▸ **Required work**: Extract the lines below and reproduce each one verbatim, keeping their original order.
>> begin Entries provided
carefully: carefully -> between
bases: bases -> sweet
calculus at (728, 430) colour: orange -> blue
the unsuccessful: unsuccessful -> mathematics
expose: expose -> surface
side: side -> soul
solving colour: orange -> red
>> end Entries provided
▸ **Output below**:
carefully: carefully -> between
bases: bases -> sweet
calculus at (728, 430) colour: orange -> blue
the unsuccessful: unsuccessful -> mathematics
expose: expose -> surface
side: side -> soul
solving colour: orange -> red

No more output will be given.